All lines in the records below with the word "readdata" must be returned.

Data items
---
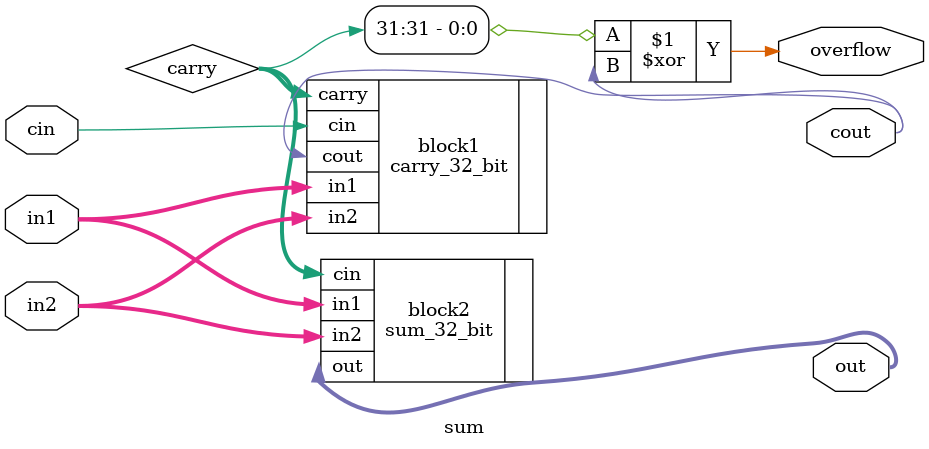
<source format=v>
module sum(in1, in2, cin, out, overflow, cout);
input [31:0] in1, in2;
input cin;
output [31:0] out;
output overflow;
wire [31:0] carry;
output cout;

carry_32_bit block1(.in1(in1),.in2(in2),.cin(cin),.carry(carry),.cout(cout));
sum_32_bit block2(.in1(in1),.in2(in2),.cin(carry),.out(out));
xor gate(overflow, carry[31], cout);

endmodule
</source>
---
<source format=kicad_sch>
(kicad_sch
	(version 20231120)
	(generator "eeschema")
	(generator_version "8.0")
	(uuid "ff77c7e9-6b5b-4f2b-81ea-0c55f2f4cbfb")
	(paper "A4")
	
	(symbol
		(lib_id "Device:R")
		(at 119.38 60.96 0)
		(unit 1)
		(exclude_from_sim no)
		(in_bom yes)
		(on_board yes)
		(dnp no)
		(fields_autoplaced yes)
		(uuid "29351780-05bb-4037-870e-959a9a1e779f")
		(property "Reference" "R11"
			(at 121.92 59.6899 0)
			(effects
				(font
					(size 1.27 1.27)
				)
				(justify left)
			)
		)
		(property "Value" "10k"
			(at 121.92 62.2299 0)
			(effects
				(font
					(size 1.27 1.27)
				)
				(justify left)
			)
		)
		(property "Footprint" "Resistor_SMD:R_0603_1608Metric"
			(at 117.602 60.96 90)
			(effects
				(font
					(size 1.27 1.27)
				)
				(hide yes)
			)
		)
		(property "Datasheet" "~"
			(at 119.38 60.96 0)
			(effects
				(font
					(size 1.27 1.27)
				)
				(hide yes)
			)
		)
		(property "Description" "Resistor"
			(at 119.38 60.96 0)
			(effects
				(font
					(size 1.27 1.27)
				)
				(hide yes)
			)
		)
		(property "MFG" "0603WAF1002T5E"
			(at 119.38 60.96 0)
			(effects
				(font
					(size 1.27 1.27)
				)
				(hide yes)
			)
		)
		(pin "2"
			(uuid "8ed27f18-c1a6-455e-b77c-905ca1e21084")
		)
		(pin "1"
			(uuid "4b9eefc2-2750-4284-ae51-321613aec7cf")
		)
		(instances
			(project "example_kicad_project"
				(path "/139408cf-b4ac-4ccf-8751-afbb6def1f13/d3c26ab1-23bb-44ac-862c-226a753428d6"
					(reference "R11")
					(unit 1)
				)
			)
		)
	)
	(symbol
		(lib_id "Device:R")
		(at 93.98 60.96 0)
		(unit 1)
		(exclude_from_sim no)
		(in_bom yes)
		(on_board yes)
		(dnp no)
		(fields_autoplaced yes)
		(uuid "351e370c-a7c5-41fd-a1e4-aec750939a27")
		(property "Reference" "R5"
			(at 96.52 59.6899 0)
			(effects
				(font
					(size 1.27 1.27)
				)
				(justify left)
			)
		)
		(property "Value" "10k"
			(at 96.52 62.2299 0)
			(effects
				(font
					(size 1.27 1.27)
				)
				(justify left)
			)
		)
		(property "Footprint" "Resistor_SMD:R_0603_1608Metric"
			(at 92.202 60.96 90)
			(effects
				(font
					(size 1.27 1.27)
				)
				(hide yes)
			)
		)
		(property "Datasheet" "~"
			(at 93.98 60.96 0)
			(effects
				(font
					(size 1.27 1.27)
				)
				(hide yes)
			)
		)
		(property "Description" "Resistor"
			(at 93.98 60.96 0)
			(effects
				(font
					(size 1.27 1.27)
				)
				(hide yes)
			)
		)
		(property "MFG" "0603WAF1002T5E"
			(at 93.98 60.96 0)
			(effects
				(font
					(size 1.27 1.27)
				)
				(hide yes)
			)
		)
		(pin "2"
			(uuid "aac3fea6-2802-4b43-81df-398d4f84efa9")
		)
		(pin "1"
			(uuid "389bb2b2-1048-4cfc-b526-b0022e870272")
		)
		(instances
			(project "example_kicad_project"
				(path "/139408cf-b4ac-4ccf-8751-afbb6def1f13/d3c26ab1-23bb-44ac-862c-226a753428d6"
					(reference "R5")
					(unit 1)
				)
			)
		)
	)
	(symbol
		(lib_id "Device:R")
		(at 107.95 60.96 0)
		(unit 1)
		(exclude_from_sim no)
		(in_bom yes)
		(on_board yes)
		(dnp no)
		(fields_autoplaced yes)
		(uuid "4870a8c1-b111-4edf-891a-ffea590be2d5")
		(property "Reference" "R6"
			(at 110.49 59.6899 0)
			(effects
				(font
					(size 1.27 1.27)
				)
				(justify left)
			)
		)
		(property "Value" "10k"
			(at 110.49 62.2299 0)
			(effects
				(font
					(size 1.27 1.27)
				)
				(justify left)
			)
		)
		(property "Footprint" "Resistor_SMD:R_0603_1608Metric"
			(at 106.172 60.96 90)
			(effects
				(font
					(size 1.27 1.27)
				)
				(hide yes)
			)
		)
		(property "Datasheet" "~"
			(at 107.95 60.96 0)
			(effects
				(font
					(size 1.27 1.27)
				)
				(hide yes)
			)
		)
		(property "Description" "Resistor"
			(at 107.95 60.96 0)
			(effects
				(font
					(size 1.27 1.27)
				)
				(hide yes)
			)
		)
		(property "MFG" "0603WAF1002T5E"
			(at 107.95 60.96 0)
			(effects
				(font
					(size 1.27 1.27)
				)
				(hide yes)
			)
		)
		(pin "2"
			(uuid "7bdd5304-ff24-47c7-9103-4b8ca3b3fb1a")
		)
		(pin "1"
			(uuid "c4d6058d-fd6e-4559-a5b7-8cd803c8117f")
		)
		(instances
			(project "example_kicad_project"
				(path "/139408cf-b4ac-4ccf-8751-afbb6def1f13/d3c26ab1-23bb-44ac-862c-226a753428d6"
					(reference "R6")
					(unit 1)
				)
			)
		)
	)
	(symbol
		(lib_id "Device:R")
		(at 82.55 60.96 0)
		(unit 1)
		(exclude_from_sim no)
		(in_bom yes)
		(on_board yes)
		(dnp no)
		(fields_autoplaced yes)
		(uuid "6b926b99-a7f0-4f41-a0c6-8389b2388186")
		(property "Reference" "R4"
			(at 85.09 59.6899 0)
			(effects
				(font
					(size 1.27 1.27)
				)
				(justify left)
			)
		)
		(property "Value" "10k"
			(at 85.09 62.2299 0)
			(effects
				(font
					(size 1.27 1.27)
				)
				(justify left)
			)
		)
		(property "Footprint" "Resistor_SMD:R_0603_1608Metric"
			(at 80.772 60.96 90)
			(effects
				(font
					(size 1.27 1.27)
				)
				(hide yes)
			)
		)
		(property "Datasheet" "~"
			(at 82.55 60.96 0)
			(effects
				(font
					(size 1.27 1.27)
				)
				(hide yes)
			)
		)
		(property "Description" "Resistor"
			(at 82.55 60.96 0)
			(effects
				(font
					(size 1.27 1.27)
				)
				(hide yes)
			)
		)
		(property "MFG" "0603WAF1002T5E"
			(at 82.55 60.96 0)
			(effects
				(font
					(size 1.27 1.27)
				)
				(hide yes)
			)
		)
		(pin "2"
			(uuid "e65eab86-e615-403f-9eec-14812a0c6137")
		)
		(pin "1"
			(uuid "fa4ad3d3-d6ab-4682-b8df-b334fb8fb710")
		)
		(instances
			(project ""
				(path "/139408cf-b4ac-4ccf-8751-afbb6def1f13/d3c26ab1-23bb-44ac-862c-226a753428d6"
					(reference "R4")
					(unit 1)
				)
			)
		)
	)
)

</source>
---
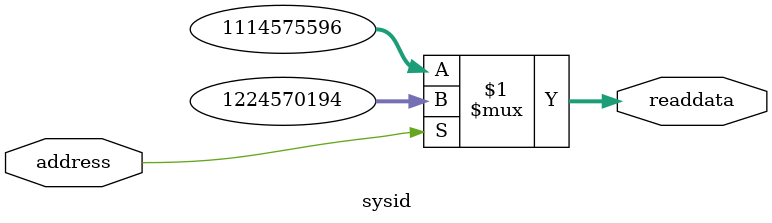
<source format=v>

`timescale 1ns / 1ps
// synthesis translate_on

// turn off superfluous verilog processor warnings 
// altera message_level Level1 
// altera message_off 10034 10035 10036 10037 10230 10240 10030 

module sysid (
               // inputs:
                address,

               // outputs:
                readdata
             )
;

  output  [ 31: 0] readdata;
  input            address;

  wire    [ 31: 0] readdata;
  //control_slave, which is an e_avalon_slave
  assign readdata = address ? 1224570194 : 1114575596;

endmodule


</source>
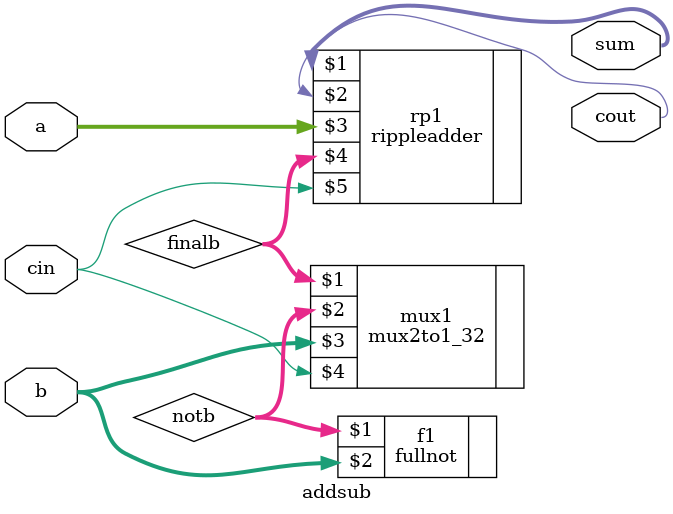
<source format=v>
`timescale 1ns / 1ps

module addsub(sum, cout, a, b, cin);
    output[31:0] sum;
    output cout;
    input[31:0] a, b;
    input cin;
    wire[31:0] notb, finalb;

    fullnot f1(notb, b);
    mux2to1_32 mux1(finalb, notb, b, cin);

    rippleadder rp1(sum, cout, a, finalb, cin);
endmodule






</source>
---
● Response box
                readdata
  output  [ 31: 0] readdata;
  wire    [ 31: 0] readdata;
  assign readdata = address ? 1224570194 : 1114575596;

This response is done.